### REQUIREMENT
Would you please set down the lines of the data from the one containing "or '1: same'." to the final line, exactly and only those?

Collected data:
==*==
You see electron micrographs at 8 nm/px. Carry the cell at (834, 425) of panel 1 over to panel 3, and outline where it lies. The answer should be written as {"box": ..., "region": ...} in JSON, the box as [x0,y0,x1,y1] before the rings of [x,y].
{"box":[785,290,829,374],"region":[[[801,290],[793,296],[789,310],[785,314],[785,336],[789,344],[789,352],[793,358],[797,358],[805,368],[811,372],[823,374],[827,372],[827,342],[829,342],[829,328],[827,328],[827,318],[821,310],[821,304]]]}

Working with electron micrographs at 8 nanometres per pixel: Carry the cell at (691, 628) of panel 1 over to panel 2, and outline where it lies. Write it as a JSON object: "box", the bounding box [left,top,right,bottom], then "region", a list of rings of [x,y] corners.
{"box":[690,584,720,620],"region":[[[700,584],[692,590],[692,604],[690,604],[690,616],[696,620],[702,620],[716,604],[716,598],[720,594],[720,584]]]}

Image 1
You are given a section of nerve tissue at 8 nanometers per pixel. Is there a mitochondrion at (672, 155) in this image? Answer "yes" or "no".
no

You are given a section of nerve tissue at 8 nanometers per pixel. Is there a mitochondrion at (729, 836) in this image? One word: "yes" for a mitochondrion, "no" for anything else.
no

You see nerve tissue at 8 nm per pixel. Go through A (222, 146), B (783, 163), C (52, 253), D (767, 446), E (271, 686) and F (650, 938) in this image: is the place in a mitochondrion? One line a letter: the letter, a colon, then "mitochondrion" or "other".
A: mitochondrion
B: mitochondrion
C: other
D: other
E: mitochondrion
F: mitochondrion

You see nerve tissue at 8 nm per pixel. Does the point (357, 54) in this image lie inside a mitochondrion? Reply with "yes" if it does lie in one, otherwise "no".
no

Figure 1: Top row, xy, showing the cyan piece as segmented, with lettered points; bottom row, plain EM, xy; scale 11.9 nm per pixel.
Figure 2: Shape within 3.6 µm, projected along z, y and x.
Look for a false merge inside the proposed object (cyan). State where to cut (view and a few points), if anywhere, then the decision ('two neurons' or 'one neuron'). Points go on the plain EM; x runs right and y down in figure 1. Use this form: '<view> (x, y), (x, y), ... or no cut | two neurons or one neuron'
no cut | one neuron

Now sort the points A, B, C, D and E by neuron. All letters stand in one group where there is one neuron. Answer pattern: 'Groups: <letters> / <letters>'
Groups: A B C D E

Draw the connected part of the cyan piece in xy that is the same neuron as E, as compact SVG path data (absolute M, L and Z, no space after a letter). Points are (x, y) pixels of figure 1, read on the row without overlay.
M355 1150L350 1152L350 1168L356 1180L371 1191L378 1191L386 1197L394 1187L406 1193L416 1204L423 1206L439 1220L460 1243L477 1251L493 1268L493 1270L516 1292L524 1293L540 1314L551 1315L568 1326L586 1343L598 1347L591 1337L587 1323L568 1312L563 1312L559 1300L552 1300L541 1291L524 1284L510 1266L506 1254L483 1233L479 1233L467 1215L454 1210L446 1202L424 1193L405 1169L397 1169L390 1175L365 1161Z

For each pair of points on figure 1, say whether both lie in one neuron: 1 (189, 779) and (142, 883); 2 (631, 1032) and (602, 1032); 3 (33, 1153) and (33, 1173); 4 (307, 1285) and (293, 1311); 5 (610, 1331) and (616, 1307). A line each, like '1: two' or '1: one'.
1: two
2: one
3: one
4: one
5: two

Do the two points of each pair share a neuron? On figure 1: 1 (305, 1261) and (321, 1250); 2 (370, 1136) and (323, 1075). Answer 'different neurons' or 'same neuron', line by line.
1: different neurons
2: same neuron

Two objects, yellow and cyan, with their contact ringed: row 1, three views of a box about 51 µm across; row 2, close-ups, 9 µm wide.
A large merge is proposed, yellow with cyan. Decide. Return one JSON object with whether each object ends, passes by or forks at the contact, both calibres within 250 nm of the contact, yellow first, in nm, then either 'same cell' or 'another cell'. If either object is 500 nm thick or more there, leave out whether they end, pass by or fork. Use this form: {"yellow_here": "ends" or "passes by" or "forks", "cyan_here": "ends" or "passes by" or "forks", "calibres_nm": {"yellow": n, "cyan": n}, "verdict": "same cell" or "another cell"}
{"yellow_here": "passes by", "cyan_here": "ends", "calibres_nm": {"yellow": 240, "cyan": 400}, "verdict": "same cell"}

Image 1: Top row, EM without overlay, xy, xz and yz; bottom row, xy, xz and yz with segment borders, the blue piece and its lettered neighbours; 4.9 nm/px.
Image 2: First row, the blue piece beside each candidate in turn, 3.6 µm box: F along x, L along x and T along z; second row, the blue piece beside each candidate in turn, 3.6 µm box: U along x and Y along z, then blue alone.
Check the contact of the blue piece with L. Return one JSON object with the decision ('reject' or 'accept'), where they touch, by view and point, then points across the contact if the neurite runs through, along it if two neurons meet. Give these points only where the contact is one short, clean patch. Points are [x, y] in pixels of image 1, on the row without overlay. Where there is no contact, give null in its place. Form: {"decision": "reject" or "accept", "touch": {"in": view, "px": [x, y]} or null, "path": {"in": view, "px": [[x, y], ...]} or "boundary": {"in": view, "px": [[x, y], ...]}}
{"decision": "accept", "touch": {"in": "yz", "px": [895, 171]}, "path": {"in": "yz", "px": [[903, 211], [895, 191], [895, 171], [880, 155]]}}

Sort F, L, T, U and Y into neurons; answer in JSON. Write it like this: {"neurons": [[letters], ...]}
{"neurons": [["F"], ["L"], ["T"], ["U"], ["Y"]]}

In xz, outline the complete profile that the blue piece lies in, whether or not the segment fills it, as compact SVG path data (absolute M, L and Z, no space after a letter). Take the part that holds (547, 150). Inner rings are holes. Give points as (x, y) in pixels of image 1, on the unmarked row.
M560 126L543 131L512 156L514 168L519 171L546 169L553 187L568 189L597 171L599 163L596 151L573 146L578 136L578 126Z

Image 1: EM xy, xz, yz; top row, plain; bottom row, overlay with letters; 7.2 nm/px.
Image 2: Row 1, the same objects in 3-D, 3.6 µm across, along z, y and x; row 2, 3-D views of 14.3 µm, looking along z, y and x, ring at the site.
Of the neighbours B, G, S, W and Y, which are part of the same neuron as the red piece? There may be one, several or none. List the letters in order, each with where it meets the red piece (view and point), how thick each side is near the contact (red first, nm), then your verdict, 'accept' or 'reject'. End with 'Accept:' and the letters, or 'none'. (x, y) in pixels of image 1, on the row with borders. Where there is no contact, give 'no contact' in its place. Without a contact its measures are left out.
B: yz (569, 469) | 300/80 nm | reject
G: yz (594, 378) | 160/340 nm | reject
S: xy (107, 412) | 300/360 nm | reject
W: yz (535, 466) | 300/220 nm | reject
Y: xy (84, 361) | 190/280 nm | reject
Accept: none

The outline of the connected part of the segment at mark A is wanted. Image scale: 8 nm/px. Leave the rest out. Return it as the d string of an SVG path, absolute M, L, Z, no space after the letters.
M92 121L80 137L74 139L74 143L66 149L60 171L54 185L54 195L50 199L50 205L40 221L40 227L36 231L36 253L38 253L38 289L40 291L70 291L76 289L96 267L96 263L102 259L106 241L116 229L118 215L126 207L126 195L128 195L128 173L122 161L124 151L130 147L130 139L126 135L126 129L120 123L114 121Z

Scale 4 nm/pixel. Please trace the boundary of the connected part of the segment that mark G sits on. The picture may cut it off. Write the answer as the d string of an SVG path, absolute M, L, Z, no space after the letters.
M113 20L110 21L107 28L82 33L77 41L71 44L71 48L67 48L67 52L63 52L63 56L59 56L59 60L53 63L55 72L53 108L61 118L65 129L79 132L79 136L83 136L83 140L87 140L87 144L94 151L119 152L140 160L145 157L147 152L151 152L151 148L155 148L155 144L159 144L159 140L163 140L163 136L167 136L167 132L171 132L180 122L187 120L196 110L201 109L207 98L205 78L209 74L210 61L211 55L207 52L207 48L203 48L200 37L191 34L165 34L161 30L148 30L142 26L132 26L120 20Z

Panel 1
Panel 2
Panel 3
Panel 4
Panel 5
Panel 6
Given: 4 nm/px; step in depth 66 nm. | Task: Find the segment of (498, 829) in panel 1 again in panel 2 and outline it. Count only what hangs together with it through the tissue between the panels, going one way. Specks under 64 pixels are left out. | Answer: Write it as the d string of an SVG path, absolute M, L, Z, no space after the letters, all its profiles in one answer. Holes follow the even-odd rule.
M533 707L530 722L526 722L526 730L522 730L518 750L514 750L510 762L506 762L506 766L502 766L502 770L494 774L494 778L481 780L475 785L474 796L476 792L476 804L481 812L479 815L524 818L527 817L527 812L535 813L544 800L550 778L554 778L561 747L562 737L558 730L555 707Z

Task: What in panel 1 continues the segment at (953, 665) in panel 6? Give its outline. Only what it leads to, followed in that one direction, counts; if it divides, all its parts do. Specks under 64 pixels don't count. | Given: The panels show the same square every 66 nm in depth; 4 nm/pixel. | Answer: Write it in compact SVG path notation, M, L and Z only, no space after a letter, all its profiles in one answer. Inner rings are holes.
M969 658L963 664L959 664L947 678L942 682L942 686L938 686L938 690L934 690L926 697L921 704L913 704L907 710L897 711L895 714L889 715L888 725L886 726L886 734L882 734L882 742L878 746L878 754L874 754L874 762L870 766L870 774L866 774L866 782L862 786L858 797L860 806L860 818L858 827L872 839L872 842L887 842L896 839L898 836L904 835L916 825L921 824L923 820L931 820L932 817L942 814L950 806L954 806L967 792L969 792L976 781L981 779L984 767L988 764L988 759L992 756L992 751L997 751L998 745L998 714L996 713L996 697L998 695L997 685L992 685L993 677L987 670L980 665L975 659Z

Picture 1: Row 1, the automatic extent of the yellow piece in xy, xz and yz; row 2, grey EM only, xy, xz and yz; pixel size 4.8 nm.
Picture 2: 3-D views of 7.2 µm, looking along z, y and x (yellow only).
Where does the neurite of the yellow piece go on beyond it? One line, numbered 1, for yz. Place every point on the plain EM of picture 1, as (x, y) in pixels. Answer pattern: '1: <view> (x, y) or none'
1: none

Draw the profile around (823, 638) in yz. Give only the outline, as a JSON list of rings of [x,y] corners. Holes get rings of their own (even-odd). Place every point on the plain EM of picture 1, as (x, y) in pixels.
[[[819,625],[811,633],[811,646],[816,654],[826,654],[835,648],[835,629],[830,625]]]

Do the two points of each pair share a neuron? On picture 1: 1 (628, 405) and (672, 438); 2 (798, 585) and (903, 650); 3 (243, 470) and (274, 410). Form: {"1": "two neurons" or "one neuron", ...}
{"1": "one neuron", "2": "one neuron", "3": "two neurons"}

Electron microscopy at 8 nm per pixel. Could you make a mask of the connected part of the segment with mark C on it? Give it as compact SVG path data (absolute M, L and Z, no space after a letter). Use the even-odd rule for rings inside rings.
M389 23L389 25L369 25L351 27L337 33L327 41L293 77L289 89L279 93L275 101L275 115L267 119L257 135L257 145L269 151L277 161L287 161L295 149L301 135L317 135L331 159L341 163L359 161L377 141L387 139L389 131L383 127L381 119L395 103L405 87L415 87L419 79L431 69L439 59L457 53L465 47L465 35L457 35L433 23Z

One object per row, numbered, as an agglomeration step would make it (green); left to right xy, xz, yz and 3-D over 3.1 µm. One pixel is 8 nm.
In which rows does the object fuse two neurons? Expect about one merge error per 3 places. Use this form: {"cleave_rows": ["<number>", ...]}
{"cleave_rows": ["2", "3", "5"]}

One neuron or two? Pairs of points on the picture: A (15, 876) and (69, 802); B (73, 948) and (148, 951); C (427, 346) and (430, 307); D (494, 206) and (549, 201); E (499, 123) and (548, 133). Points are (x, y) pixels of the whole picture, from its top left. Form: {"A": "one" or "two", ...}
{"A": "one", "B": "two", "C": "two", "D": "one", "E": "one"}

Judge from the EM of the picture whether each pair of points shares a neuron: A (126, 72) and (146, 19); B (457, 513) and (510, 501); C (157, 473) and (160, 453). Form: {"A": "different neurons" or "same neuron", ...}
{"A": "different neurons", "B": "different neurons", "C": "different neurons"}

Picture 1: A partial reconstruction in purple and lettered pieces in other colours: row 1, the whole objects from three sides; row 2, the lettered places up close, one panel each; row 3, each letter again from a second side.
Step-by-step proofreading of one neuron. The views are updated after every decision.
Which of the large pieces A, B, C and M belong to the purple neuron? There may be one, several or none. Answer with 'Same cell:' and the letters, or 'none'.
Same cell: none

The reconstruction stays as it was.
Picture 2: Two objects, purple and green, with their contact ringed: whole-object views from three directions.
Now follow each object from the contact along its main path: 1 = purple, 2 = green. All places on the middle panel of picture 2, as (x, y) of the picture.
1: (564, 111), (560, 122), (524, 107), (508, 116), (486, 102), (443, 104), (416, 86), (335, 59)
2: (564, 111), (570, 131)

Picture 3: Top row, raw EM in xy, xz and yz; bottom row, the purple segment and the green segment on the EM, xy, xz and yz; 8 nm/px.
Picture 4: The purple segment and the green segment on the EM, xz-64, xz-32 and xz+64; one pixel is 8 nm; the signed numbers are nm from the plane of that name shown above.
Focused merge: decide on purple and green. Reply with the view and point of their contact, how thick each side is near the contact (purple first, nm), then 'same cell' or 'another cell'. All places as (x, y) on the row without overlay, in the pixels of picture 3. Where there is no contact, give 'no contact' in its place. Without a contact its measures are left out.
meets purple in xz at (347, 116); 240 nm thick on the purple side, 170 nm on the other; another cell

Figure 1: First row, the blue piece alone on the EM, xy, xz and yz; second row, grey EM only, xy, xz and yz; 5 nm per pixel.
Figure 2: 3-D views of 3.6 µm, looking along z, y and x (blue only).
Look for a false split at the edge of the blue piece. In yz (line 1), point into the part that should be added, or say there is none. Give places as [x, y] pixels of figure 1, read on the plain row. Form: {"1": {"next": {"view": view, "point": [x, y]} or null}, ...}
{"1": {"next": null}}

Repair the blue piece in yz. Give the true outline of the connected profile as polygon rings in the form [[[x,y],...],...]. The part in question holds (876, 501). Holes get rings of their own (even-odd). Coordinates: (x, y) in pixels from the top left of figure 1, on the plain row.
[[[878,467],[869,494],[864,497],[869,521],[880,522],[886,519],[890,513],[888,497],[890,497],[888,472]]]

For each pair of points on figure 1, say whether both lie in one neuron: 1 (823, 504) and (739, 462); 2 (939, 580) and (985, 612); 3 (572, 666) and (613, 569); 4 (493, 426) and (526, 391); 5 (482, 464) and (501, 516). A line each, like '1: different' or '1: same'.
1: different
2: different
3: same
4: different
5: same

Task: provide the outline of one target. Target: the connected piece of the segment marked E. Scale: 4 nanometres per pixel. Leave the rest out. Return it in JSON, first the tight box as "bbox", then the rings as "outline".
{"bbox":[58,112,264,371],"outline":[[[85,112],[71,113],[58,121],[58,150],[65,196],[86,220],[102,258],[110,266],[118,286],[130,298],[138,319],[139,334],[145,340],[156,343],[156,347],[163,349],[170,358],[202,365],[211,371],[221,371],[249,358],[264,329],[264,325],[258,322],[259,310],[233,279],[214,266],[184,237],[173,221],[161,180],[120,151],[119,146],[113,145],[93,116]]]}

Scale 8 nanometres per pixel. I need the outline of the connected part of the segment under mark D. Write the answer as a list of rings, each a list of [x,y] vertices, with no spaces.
==*==
### EXERCISE OUTPUT
For each pair of points on figure 1, say whether both lie in one neuron: 1 (823, 504) and (739, 462); 2 (939, 580) and (985, 612); 3 (572, 666) and (613, 569); 4 (493, 426) and (526, 391); 5 (482, 464) and (501, 516). A line each, like '1: different' or '1: same'.
1: different
2: different
3: same
4: different
5: same

Task: provide the outline of one target. Target: the connected piece of the segment marked E. Scale: 4 nanometres per pixel. Leave the rest out. Return it in JSON, first the tight box as "bbox", then the rings as "outline".
{"bbox":[58,112,264,371],"outline":[[[85,112],[71,113],[58,121],[58,150],[65,196],[86,220],[102,258],[110,266],[118,286],[130,298],[138,319],[139,334],[145,340],[156,343],[156,347],[163,349],[170,358],[202,365],[211,371],[221,371],[249,358],[264,329],[264,325],[258,322],[259,310],[233,279],[214,266],[184,237],[173,221],[161,180],[120,151],[119,146],[113,145],[93,116]]]}

Scale 8 nanometres per pixel. I need the outline of the connected part of the segment under mark D. Write the answer as a list of rings, each a list of [x,y] vertices, with no spaces.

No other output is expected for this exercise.